The nucleus of Thursday’s drama was Russia’s military intelligence agency known as the GRU, increasingly the embodiment of Russian meddling abroad.
In the last 24 hours: U.S. authorities charged seven officers from the GRU with hacking international agencies; British and Australian authorities accused the GRU of a devastating 2017 cyberattack on Ukraine, the email leaks that rocked the U.S. 2016 election and other damaging hacks; And Dutch officials alleged that GRU agents tried and failed to hack into the world’s chemical weapons watchdog, the Organization for the Prohibition of Chemical Weapons.
The ham-handed attempted break-in — involving hacking equipment in the trunk of a car and a trail of physical and virtual clues — was the most stunning operation revealed Thursday. It was so obvious, in fact, that it almost looked like the Russians didn’t care about getting caught.
“Basically, the Russians got caught with their equipment, people who were doing it, and they have got to pay the piper. They are going to have to be held to account,” U.S. Defence Secretary James Mattis said in Brussels, where he was meeting with NATO allies.
Mattis said the West has “a wide variety of responses” available.
Britain’s ambassador to the Netherlands, Peter Wilson, said the GRU would no longer be allowed to act with impunity.
Calling Russia a “pariah state,” British Defence Secretary Gavin Williamson said: “Where Russia acts in an indiscriminate and reckless way, where they have done in terms of these cyberattacks, we will be exposing them.”

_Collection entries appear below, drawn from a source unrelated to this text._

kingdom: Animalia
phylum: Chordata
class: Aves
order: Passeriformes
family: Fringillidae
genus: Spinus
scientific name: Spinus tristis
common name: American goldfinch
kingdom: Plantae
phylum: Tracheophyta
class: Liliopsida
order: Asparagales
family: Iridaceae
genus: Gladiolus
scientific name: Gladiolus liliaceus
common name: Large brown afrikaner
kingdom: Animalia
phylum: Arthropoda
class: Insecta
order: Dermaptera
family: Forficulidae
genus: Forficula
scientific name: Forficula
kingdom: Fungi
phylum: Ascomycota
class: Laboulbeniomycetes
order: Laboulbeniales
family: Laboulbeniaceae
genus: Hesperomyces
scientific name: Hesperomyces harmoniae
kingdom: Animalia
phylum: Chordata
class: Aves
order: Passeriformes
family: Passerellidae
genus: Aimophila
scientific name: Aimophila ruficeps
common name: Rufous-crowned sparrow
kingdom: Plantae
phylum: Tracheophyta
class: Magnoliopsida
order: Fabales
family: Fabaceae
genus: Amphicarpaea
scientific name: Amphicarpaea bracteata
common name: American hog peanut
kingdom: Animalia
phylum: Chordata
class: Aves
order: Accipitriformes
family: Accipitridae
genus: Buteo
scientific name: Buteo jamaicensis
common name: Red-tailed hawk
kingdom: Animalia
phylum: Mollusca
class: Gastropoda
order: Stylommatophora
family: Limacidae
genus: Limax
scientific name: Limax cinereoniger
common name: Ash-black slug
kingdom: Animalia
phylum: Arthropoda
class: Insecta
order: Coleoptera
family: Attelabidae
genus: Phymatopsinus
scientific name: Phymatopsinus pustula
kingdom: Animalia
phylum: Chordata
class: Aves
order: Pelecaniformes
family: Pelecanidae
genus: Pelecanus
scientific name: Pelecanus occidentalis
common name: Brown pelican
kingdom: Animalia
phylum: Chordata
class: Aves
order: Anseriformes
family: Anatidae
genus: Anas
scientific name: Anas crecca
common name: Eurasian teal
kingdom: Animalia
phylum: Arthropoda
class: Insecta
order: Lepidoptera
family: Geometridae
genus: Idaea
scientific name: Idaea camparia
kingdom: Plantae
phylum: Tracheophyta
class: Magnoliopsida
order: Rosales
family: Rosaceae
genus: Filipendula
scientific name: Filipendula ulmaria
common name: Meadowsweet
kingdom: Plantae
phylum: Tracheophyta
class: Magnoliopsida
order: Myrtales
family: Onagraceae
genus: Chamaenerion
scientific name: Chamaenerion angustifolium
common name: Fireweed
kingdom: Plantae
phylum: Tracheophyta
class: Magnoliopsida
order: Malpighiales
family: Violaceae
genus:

Yet while the accusations expose how much damage Russia can do in foreign lands, through remote hacking and on-site infiltration, they also expose how little western countries can do to stop it.
Russia is already under EU and U.S. sanctions, and dozens of GRU agents and alleged Russian trolls have already been indicted by the U.S. but will likely never be handed over to face American justice.
Still, to the western public, Thursday may have been a pivotal day, with accusations so extensive, and the chorus of condemnation so loud, that it left little doubt of massive Russian wrongdoing. A wealth of surveillance footage released by western intelligence agencies was quickly and overwhelmingly confirmed by independent reporting.